INSTRUCTIONS FOR THE TASK = Answer with the exact lines of the following material from the one containing "في المجتمع و" through the one containing "مع البريد الإلكتروني", both end lines included.
━━ WORKING DATA
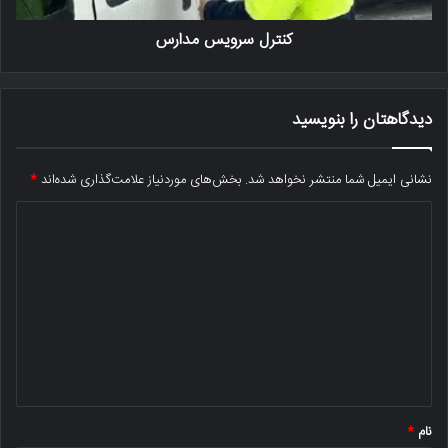
کنترل سرویس مدارس
دیدگاهتان را بنویسید
نشانی ایمیل شما منتشر نخواهد شد.
بخش‌های موردنیاز علامت‌گذاری شده‌اند
*
د
ی
د
گ
ا
ه
*
نام
*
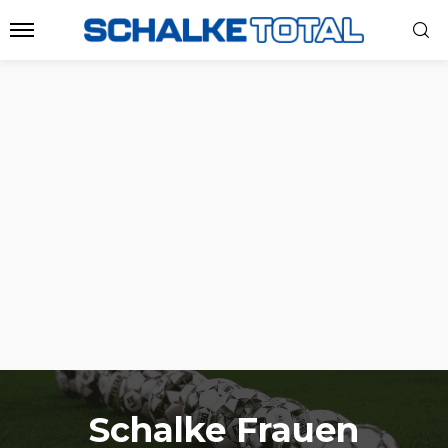
Schalke Frauen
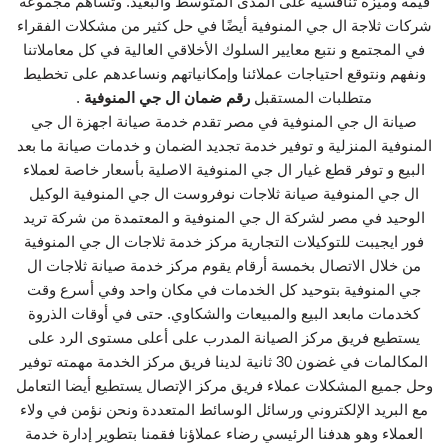
قيمة وميزة تنافسية على المدى المتوسط والبعيد. وتساهم مجموعة
شركات ثلاجة ال جي المنوفية أيضًا في حل كثير من مشكلات الفقراء
في المجتمع و نتبع معايير السلوك الأخلاقي العالية في كل معاملاتنا
ونفهم ونتوقع احتياجات عملائنا وإمكانياتهم ونساعدهم على تخطيط
متطلبات المستقبل
رقم ضمان ال جي المنوفية
.
صيانة ال جي المنوفية في مصر تقدم خدمة صيانة اجهزة ال جي
المنوفية المنزلية و توفير خدمة تجديد الضمان و خدمات صيانة ما بعد
البيع و توفر قطع غيار ال جي المنوفية الاصلية بأسعار خاصة لعملاء
ال جي المنوفية صيانة ثلاجات نوفروست ال جي المنوفية الوكيل
الوحيد في مصر لشركة ال جي المنوفية و المعتمدة من شركة تريد
فور ايجيبت للتوكيلات التجارية مركز خدمة ثلاجات ال جي المنوفية
من خلال الاتصال بخمسة أرقام يقوم مركز خدمة صيانة ثلاجات ال
جي المنوفية بتوحيد كل الخدمات في مكان واحد وفي أسرع وقت
كخدمات مابعد البيع والمبيعات والشكاوي. حتى في أوقات الذروة
يستطيع فريق مركز الصيانة المدرب على أعلى مستوى الرد على
المكالمات في غضون 30 ثانية لدينا فريق مركز الخدمة مهمته توفير
وحل جميع المشكلات عملاء فريق مركز الإتصال يستطيع أيضا التعامل
مع البريد الإلكتروني ورسائل الوسائط المتعددة ونحن نؤمن في ولاء
العملاء وهو هدفنا الرئيسي رضاء عملاؤنا فقمنا بتطوير إدارة خدمة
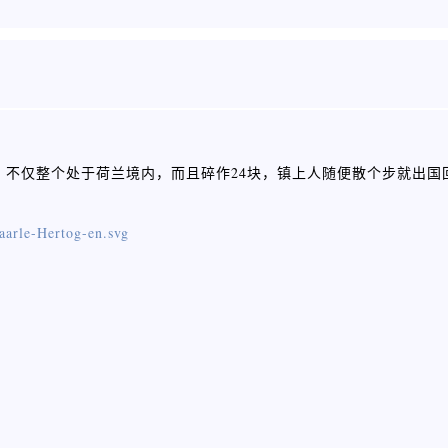
，2700人，不仅整个处于荷兰境内，而且碎作24块，镇上人随便散个步就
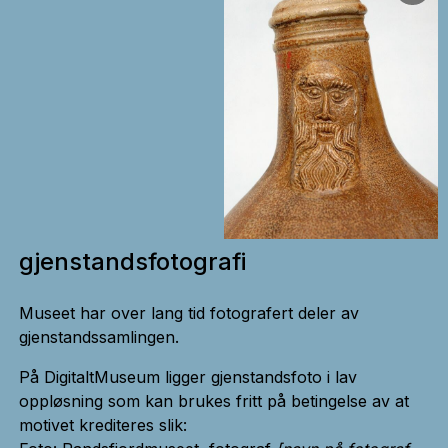
gjenstandsfotografi
Museet har over lang tid fotografert deler av
gjenstandssamlingen.
På DigitaltMuseum ligger gjenstandsfoto i lav
oppløsning som kan brukes fritt på betingelse av at
motivet krediteres slik:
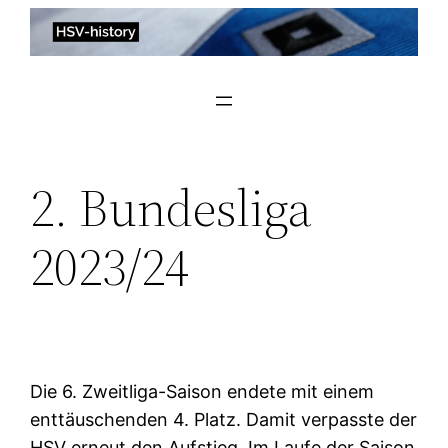
Zum
Inhalt
springen
2. Bundesliga
2023/24
Die 6. Zweitliga-Saison endete mit einem
enttäuschenden 4. Platz. Damit verpasste der
HSV erneut den Aufstieg. Im Laufe der Saison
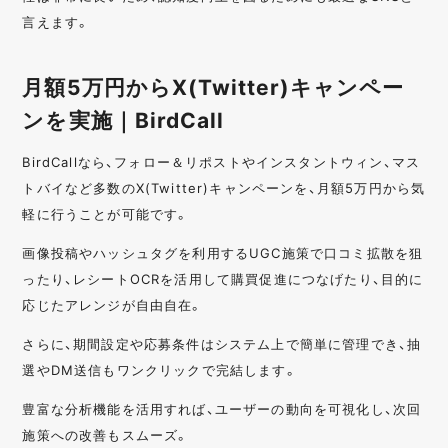
言えます。
月額5万円からX(Twitter)キャンペー
ンを実施｜BirdCall
BirdCallなら、フォロー＆リポストやインスタントウィン、マス
トバイなど多数のX(Twitter)キャンペーンを、月額5万円から気
軽に行うことが可能です。
画像投稿やハッシュタグを利用するUGC施策で口コミ拡散を狙
ったり、レシートOCRを活用して購買促進につなげたり、目的に
応じたアレンジが自由自在。
さらに、期間設定や応募条件はシステム上で簡単に管理でき、抽
選やDM送信もワンクリックで完結します。
豊富な分析機能を活用すれば、ユーザーの動向を可視化し、次回
施策への改善もスムーズ。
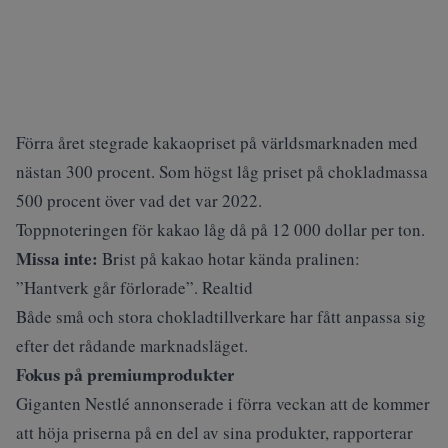
Förra året stegrade kakaopriset på världsmarknaden med
nästan 300 procent. Som högst låg priset på chokladmassa
500 procent över vad det var 2022.
Toppnoteringen för kakao låg då på 12 000 dollar per ton.
Missa inte:
Brist på kakao hotar kända pralinen:
”Hantverk går förlorade”. Realtid
Både små och stora chokladtillverkare har fått anpassa sig
efter det rådande marknadsläget.
Fokus på premiumprodukter
Giganten Nestlé annonserade i förra veckan att de kommer
att höja priserna på en del av sina produkter, rapporterar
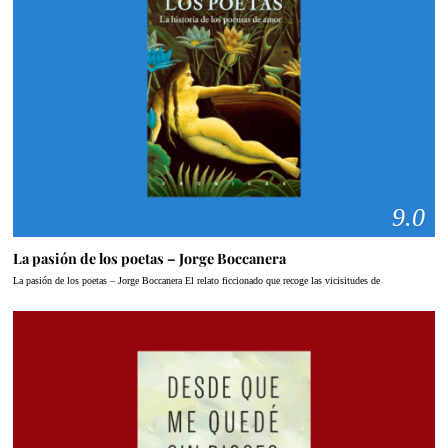
9.0
La pasión de los poetas – Jorge Boccanera
La pasión de los poetas – Jorge Boccanera El relato ficcionado que recoge las vicisitudes de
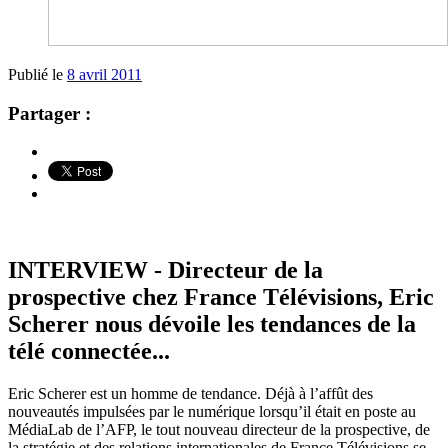
Publié le
8 avril 2011
Partager :
INTERVIEW - Directeur de la
prospective chez France Télévisions, Eric
Scherer nous dévoile les tendances de la
télé connectée...
Eric Scherer est un homme de tendance. Déjà à l’affût des
nouveautés impulsées par le numérique lorsqu’il était en poste au
MédiaLab de l’AFP, le tout nouveau directeur de la prospective, de
la stratégie et des relations internationales de France Télévisions se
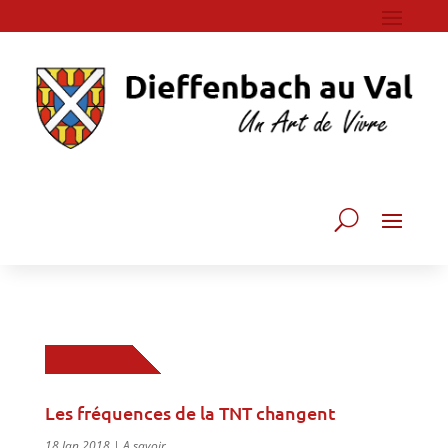
Les fréquences de la TNT changent
18 Jan 2018
|
A savoir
━━━━
SOLUTION TO THIS TASK =
في المجتمع و نتبع معايير السلوك الأخلاقي العالية في كل معاملاتنا
ونفهم ونتوقع احتياجات عملائنا وإمكانياتهم ونساعدهم على تخطيط
متطلبات المستقبل
رقم ضمان ال جي المنوفية
.
صيانة ال جي المنوفية في مصر تقدم خدمة صيانة اجهزة ال جي
المنوفية المنزلية و توفير خدمة تجديد الضمان و خدمات صيانة ما بعد
البيع و توفر قطع غيار ال جي المنوفية الاصلية بأسعار خاصة لعملاء
ال جي المنوفية صيانة ثلاجات نوفروست ال جي المنوفية الوكيل
الوحيد في مصر لشركة ال جي المنوفية و المعتمدة من شركة تريد
فور ايجيبت للتوكيلات التجارية مركز خدمة ثلاجات ال جي المنوفية
من خلال الاتصال بخمسة أرقام يقوم مركز خدمة صيانة ثلاجات ال
جي المنوفية بتوحيد كل الخدمات في مكان واحد وفي أسرع وقت
كخدمات مابعد البيع والمبيعات والشكاوي. حتى في أوقات الذروة
يستطيع فريق مركز الصيانة المدرب على أعلى مستوى الرد على
المكالمات في غضون 30 ثانية لدينا فريق مركز الخدمة مهمته توفير
وحل جميع المشكلات عملاء فريق مركز الإتصال يستطيع أيضا التعامل
مع البريد الإلكتروني ورسائل الوسائط المتعددة ونحن نؤمن في ولاء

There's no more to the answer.